Oh crikey, I missed that branch of the rabbit hole... I guess that must
mean that the tables being poked here are *not* covered by the EFI
memory map, so page_is_ram() is unlikely to help either :(
After picking through the UEFI spec I think I've now got a clearer
picture of what's happening, but I'm not sure where it goes from here...
The spec implies that it *is* legitimate for runtime-loaded ACPI tables
to lie outside the EFI memory map, and that case they must be assumed to
be uncached, so the behaviour of acpi_os_ioremap() is correct. Given the
definition of uncached for arm64 memory types though, that means that
callers of acpi_os_map_memory() still have to be prepared to get an
__iomem pointer back even if they know they're mapping a table rather
than some random bit of MMIO for an AML method.

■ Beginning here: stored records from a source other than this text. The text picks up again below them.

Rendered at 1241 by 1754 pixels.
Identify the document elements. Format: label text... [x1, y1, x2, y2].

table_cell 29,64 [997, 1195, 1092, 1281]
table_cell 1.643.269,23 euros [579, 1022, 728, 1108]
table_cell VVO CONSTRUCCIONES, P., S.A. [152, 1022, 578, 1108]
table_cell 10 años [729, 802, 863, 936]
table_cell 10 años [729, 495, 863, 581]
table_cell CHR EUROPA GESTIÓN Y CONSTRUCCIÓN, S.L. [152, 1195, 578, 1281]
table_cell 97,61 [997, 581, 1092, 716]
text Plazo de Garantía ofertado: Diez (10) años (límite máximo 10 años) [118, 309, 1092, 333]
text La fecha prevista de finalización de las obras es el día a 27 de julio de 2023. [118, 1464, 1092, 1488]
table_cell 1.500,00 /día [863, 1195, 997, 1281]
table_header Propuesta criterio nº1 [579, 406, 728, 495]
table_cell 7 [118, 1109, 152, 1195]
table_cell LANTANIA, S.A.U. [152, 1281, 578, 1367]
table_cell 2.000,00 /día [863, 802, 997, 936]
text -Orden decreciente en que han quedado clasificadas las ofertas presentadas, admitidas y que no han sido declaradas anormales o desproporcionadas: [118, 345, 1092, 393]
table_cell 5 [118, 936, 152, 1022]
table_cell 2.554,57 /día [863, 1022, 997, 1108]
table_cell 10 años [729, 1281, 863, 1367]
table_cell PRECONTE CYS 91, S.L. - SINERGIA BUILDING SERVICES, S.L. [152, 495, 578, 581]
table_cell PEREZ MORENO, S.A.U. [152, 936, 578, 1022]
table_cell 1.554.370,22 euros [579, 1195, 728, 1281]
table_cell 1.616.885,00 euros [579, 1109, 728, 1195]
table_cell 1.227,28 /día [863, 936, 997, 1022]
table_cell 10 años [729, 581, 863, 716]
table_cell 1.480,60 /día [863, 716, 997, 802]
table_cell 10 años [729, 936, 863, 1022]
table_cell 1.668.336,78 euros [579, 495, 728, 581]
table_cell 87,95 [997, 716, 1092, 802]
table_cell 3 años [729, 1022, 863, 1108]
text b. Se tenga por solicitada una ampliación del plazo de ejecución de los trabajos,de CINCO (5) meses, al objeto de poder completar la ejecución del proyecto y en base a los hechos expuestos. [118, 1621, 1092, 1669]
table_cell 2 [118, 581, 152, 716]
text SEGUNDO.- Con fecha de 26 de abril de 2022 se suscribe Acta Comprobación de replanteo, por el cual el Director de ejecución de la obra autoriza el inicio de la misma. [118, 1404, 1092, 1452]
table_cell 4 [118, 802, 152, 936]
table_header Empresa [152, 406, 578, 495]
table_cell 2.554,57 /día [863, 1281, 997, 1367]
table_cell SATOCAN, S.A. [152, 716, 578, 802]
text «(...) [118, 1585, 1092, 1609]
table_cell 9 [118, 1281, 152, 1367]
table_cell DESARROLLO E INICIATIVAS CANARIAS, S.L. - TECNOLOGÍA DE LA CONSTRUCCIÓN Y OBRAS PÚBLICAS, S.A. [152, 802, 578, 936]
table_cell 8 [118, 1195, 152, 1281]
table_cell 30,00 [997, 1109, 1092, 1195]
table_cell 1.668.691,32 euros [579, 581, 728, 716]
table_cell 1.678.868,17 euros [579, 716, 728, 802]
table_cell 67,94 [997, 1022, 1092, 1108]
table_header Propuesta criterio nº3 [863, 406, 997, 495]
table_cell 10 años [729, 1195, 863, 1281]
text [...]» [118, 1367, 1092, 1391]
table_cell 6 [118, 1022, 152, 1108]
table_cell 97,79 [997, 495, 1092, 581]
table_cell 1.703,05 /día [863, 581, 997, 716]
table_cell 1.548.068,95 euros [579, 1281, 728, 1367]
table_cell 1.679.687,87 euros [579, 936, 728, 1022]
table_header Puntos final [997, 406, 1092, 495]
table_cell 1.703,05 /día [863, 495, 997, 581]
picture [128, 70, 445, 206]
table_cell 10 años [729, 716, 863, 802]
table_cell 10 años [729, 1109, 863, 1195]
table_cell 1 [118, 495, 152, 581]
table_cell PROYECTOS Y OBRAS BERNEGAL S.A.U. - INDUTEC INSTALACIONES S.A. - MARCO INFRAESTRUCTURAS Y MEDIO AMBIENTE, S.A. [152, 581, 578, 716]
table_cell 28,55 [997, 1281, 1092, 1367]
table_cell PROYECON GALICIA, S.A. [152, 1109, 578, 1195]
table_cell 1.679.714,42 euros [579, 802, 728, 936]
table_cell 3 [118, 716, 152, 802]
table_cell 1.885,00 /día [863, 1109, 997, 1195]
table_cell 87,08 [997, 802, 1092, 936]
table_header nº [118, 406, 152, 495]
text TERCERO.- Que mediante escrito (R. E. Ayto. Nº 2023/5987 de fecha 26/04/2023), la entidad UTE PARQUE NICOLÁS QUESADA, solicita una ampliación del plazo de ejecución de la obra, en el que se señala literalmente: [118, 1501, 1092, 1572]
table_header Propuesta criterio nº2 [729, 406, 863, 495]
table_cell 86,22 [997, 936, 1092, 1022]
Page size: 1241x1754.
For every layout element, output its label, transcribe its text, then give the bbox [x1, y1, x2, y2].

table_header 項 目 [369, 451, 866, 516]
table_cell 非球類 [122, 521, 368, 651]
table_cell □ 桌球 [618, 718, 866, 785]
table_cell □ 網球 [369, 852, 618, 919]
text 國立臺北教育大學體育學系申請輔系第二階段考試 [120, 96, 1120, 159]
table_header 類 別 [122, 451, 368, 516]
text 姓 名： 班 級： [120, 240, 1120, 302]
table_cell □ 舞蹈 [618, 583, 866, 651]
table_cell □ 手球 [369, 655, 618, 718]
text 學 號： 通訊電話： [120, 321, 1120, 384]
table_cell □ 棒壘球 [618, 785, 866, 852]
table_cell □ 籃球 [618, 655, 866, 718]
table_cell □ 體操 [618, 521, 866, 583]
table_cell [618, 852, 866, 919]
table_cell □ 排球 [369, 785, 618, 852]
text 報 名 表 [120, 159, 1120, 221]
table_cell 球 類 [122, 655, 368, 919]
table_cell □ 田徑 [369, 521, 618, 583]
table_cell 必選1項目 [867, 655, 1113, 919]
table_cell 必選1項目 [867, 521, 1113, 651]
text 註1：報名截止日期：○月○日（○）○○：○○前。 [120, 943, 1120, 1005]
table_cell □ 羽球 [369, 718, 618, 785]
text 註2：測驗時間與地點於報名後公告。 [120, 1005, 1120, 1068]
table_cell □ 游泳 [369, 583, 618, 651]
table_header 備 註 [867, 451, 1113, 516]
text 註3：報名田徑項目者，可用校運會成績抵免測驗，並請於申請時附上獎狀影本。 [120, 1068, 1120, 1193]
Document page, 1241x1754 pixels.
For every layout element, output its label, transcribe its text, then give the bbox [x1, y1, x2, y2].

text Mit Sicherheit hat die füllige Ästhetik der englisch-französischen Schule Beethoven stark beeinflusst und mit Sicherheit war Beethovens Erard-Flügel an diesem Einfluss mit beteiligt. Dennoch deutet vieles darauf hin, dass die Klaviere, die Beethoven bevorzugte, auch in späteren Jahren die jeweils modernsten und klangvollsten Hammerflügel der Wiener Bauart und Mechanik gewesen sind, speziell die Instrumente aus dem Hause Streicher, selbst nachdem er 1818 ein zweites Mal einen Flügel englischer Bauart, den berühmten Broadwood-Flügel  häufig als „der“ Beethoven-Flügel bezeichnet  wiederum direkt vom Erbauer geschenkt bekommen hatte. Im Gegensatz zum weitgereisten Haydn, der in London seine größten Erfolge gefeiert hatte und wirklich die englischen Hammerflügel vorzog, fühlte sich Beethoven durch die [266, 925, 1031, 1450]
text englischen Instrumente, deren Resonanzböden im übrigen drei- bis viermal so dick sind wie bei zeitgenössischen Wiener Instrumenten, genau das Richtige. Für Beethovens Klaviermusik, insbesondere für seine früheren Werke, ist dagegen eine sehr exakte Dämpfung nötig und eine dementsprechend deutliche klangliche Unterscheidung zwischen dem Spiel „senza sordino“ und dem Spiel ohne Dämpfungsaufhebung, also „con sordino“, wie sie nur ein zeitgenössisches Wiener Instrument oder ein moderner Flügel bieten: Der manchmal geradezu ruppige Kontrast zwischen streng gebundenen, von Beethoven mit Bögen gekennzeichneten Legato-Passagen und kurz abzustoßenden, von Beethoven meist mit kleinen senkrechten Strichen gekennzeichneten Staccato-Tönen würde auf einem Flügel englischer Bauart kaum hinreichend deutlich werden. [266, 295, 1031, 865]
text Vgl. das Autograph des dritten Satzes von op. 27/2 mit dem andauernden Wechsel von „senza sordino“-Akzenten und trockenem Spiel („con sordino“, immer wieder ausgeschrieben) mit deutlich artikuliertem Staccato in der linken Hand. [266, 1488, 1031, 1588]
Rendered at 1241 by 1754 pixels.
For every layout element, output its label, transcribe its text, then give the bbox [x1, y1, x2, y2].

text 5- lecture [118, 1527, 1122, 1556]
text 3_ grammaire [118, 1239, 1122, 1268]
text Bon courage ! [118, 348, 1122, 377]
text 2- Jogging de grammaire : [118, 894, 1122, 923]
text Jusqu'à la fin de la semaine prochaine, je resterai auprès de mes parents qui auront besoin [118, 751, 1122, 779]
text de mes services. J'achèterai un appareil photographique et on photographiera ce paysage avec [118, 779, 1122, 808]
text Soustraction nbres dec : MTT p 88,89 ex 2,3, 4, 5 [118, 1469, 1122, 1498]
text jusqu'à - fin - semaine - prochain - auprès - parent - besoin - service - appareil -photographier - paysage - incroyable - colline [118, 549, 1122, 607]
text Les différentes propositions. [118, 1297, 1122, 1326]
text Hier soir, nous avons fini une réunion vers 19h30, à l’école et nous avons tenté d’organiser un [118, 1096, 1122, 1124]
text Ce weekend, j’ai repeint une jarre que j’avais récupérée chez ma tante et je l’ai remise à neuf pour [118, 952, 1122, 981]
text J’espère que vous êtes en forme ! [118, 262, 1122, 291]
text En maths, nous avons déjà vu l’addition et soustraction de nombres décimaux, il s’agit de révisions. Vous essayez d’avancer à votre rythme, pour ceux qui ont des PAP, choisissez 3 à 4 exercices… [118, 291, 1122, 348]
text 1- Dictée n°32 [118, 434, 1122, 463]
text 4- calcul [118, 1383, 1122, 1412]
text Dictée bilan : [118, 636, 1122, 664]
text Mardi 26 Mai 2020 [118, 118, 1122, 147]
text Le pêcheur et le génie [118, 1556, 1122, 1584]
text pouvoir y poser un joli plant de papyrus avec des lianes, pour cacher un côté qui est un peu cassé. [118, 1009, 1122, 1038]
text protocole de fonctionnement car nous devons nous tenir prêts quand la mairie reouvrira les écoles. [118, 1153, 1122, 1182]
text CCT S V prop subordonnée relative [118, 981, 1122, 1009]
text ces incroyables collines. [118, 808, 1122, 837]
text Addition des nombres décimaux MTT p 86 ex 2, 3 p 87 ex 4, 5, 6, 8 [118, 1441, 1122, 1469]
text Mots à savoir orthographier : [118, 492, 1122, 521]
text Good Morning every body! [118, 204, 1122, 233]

Therefore in this case it seems the blame lies partway between
acpi_os_map_memory() for casting away __iomem and acpi_data_show() for
letting an arbitrary offset lead to an arbitrarily-aligned memcpy(), but
I don't know what the best way to fix it is. Either way I've satisfied
myself that it's not an issue with the arm64 code itself - I do wonder
whether this might also be a problem on IA-64 given
ACPI_MISALIGNMENT_NOT_SUPPORTED, and I guess RISC-V may have alignment
concerns as well.
Robin.